A comprehensive guide to crafting effective prompts in Stable Diffusion.
- Introduction
- Prompt Crafting Principles
- Techniques for Generating Detailed Prompts
- Handling Common Issues with Prompts
- CLIP and DeepDanbooru for Image Tagging
- Negative Prompting with Embeddings
- Advanced Tips and Tricks
- Prompt Examples
Stable Diffusion is a powerful technique for generating high-quality images using ML models. Crafting effective prompts is crucial to achieving desired results.

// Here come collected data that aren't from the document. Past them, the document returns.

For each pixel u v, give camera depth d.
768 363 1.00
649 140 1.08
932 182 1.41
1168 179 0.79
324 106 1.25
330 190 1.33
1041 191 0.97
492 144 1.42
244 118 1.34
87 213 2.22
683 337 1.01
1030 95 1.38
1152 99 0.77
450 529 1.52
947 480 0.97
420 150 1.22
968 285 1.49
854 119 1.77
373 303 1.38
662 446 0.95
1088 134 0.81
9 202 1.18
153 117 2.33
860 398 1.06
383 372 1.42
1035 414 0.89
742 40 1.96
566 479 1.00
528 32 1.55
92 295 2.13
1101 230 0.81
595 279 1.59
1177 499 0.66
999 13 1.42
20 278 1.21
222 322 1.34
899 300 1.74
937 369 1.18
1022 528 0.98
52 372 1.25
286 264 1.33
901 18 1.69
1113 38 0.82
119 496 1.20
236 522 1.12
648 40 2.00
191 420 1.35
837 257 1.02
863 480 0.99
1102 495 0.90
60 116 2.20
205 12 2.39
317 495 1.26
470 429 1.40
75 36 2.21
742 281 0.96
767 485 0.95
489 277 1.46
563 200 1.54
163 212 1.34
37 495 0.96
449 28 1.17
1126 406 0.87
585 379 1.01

This guide will provide you with deep insights and recommendations for creating prompts.
Effective prompt design for stable diffusion follows these principles:
- Simplicity: Start with basic prompts that describe the core concept you want to generate.
- Style: Incorporate elements that define the desired style, such as artist names or specific art styles.

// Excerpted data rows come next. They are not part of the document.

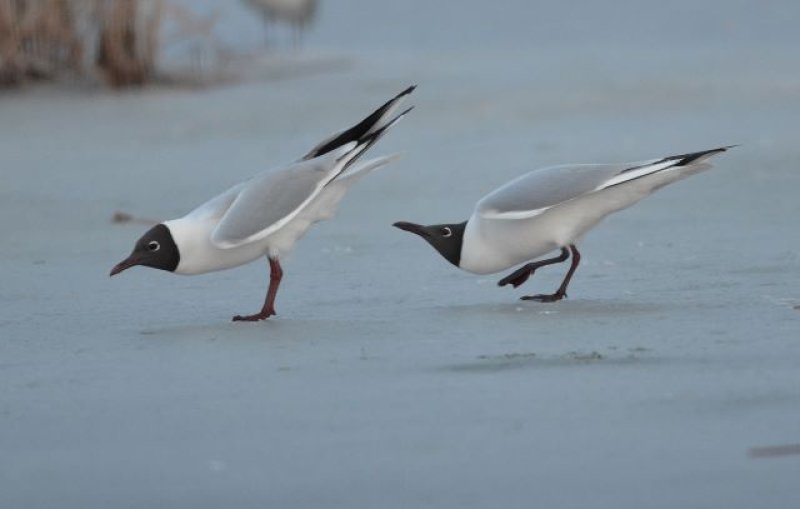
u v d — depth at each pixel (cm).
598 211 1245
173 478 783
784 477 755
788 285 1303
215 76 2923
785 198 1745
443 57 3175
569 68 2944
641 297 1277
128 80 2808
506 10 3756
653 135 2228
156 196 1920
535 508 721
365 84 2817
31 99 2717
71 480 786
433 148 2189
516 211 1228
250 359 1077
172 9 2933
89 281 1435
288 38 3450
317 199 1238
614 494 737
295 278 1420
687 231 1583
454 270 1435
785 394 923
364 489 755
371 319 1220
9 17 2783
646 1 3775
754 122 2309
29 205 1878
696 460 786
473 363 1034
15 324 1245
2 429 893
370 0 3875
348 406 921
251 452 826
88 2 2817
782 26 3438
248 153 2209
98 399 966
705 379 966
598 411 891
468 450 816
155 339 1166
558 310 1230
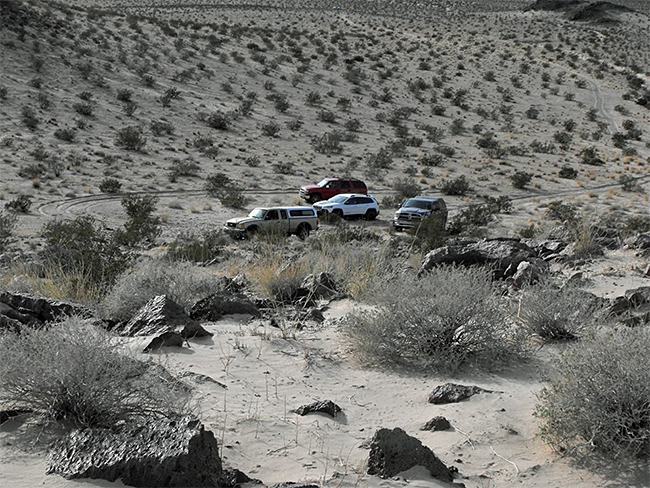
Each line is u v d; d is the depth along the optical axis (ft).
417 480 12.78
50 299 25.73
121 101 239.09
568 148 268.00
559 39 622.95
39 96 214.48
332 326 25.72
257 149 216.74
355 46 449.06
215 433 14.52
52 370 14.14
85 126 206.90
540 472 13.56
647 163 246.27
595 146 282.77
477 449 14.75
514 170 220.84
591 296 26.84
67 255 36.99
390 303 22.00
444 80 388.78
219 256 67.21
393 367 20.79
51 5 337.72
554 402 14.96
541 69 454.81
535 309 23.79
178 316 24.29
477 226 118.11
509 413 16.80
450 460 14.19
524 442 15.15
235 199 142.20
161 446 11.87
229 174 179.52
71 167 165.99
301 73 339.98
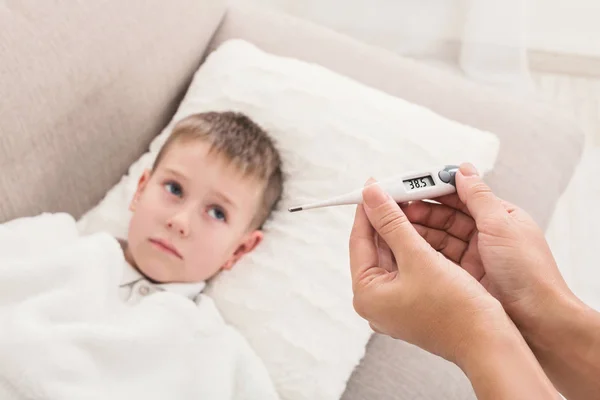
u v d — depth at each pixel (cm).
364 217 70
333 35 123
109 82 100
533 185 107
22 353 76
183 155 96
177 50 110
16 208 93
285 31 122
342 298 93
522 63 175
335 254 96
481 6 165
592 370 64
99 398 79
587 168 165
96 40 97
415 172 73
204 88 110
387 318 63
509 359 54
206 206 95
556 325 64
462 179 71
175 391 85
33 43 90
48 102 92
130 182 106
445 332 58
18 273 83
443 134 102
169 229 93
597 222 157
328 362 89
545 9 170
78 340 80
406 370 93
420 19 177
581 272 149
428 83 116
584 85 182
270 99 106
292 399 89
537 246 67
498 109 114
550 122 114
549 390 52
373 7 176
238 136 99
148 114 109
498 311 57
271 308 93
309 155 102
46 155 95
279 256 97
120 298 93
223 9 120
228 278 97
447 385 92
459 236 80
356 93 106
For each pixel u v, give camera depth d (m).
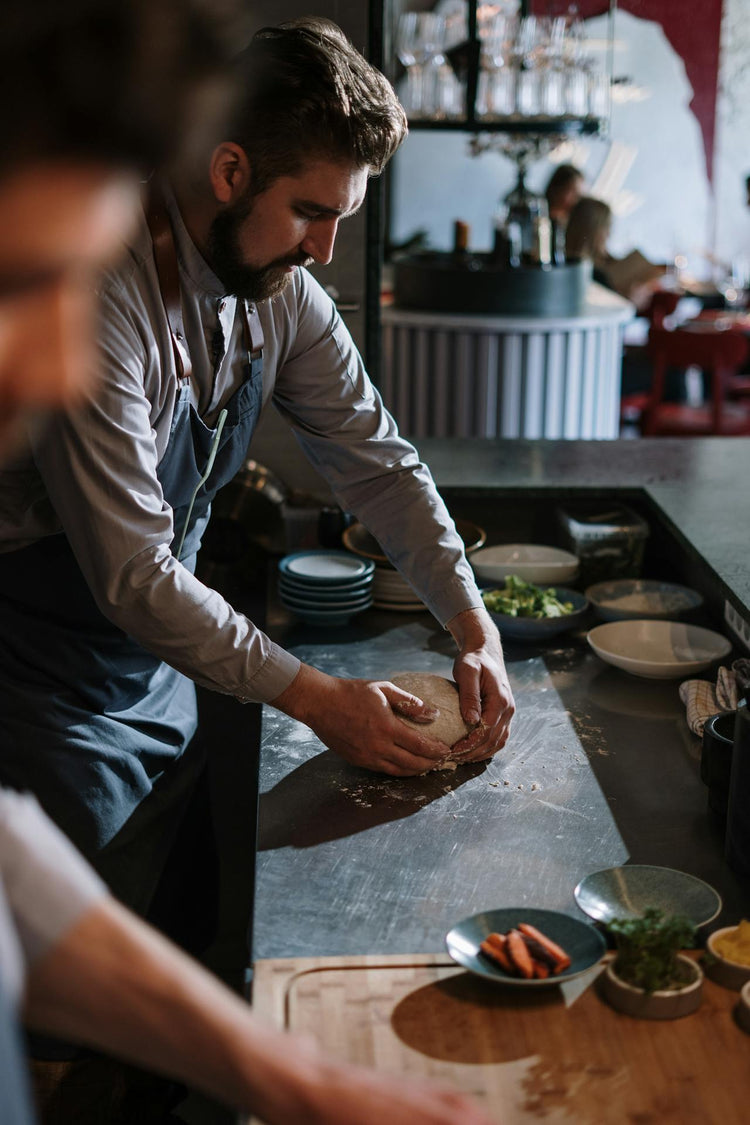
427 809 1.48
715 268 7.74
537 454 2.79
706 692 1.75
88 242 0.49
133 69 0.46
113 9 0.45
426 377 4.77
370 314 2.61
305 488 2.65
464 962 1.10
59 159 0.47
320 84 1.33
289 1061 0.73
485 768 1.59
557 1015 1.07
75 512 1.43
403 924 1.23
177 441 1.61
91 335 1.38
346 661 1.98
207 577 2.49
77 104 0.46
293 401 1.84
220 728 2.26
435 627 2.15
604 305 5.09
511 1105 0.96
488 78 3.70
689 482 2.52
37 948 0.72
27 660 1.59
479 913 1.18
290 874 1.33
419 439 2.93
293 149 1.35
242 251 1.45
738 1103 0.96
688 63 7.38
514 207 4.79
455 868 1.34
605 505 2.47
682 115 7.48
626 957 1.09
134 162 0.48
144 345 1.47
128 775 1.66
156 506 1.46
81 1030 0.74
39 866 0.73
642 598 2.20
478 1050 1.02
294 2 2.36
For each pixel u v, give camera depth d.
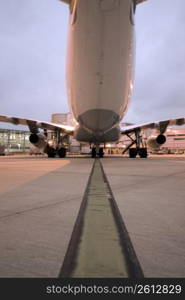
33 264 1.54
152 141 17.83
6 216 2.54
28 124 16.31
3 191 3.95
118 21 9.49
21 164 10.34
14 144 64.31
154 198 3.44
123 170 7.66
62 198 3.41
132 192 3.89
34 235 2.01
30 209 2.82
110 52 10.14
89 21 9.51
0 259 1.60
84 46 10.09
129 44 10.31
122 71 10.83
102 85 11.05
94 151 19.86
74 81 11.29
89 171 7.31
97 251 1.71
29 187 4.34
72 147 40.44
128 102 12.79
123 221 2.40
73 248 1.76
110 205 3.02
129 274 1.44
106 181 5.14
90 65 10.49
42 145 17.16
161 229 2.18
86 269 1.48
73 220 2.41
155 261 1.58
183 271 1.47
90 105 11.96
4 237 1.97
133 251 1.72
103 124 13.10
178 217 2.54
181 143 64.94
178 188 4.29
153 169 8.08
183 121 16.20
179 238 1.97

- Negative Prompts: Employ standard negative prompts to guide the model's generation process away from undesirable outcomes.

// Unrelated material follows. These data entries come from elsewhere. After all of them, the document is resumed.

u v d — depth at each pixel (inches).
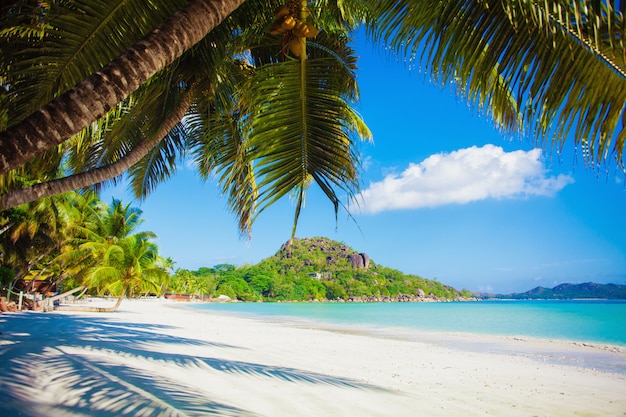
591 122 84.0
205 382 194.5
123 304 1768.0
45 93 114.1
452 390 242.4
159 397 157.3
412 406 190.4
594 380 298.7
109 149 229.1
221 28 155.9
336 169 138.5
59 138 66.2
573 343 624.4
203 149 256.1
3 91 123.8
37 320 516.4
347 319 1381.6
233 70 203.3
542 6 81.7
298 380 225.3
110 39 108.5
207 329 601.3
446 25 95.0
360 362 339.6
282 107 141.0
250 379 213.2
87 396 151.0
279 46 198.2
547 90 87.6
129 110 199.9
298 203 134.5
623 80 80.5
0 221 710.5
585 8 72.6
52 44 108.7
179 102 183.8
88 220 1053.2
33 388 154.4
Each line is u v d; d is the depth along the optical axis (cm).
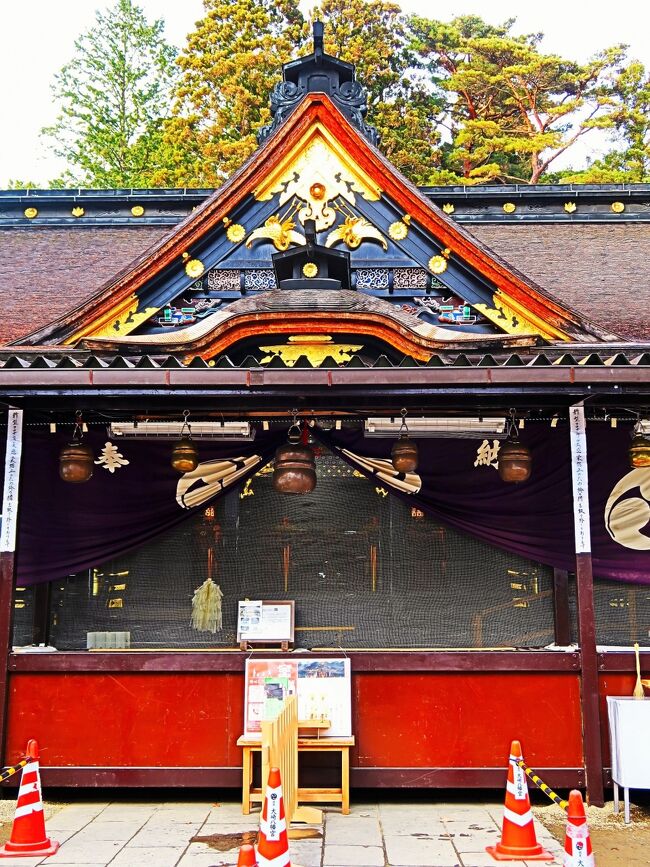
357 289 870
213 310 861
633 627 777
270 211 876
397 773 659
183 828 598
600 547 768
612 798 681
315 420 732
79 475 698
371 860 525
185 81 2809
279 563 776
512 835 534
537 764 660
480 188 1284
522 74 3184
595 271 1113
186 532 781
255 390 618
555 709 668
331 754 685
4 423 753
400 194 861
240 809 650
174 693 675
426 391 620
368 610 768
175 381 603
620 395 639
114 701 674
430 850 545
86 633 767
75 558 762
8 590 680
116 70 2930
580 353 788
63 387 609
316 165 881
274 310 784
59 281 1103
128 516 768
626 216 1281
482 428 734
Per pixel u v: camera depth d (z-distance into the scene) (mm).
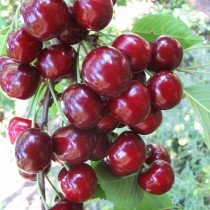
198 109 232
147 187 212
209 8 1139
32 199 951
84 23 182
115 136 212
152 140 904
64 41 192
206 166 855
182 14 1107
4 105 1009
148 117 200
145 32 235
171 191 809
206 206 798
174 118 910
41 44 190
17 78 193
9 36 190
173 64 206
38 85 198
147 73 207
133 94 182
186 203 800
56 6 176
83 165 196
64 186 195
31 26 176
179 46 208
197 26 1095
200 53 938
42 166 183
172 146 905
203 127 233
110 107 185
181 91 199
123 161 198
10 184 975
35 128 186
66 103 181
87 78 177
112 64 173
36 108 195
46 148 182
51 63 189
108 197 207
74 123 182
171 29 234
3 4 1159
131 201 213
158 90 195
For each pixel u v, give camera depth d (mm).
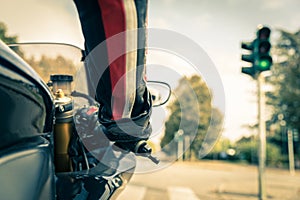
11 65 1026
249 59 9508
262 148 9891
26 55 1769
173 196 10914
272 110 44344
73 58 1796
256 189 13984
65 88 1644
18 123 1078
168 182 15109
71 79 1658
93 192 1514
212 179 18094
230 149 47469
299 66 44094
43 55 1778
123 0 1166
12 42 1807
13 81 1021
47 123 1284
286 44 45656
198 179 17531
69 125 1503
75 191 1498
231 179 18469
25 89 1074
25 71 1085
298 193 13969
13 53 1078
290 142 36219
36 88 1138
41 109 1194
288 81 43312
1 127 1008
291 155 35625
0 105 991
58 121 1489
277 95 43969
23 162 1085
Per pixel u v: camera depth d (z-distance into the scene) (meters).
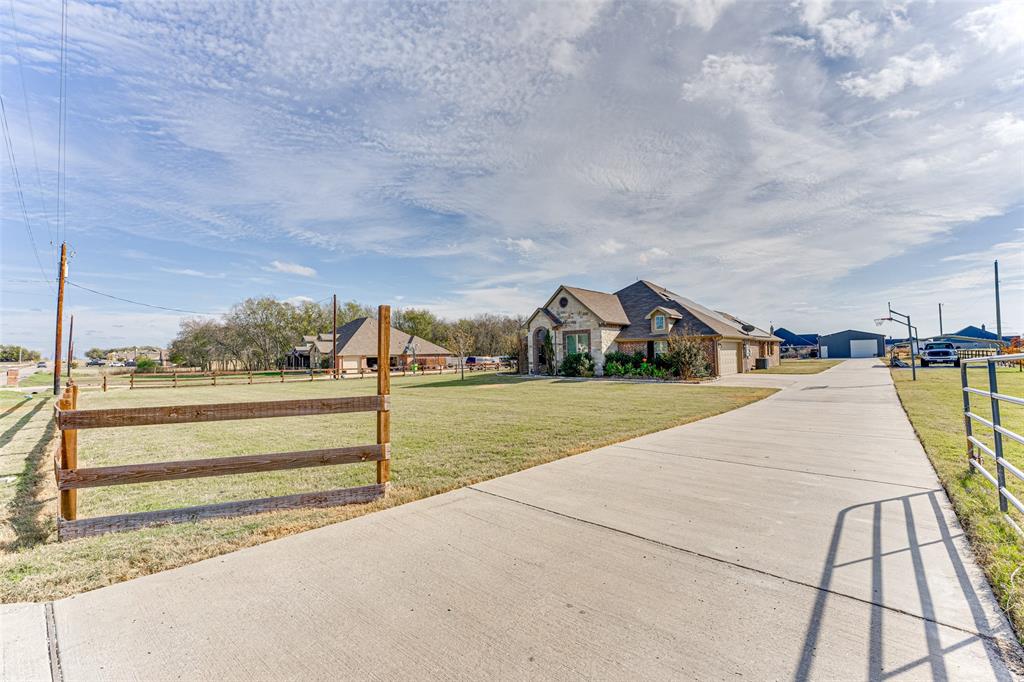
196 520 4.41
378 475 5.23
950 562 3.29
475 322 72.69
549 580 3.13
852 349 74.38
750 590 2.94
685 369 24.81
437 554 3.60
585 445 7.81
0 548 3.89
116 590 3.11
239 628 2.61
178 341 61.62
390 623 2.63
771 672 2.14
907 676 2.09
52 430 11.16
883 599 2.79
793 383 21.41
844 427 9.33
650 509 4.58
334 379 37.69
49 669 2.26
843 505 4.57
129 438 9.66
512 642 2.42
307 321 66.69
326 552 3.68
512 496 5.09
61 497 4.16
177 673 2.22
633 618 2.64
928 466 6.09
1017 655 2.23
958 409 11.45
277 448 8.42
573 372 29.92
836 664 2.19
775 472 5.92
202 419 4.66
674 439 8.31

- Sampler Selection: Choose the appropriate sampler for your desired image quality and details.
- Keyword Combinations: Combine relevant keywords that describe the scene, objects, and colors you want to include in the generated image.
- Explicit Descriptions: Specify details explicitly, such as textures, lighting, and the position of objects within the scene.
- Reference Images: Use reference images or links to help guide the model in generating images that match your desired style or content.
- Iterative Refinement: Refine the prompt iteratively, making adjustments based on the outcomes of previous generations.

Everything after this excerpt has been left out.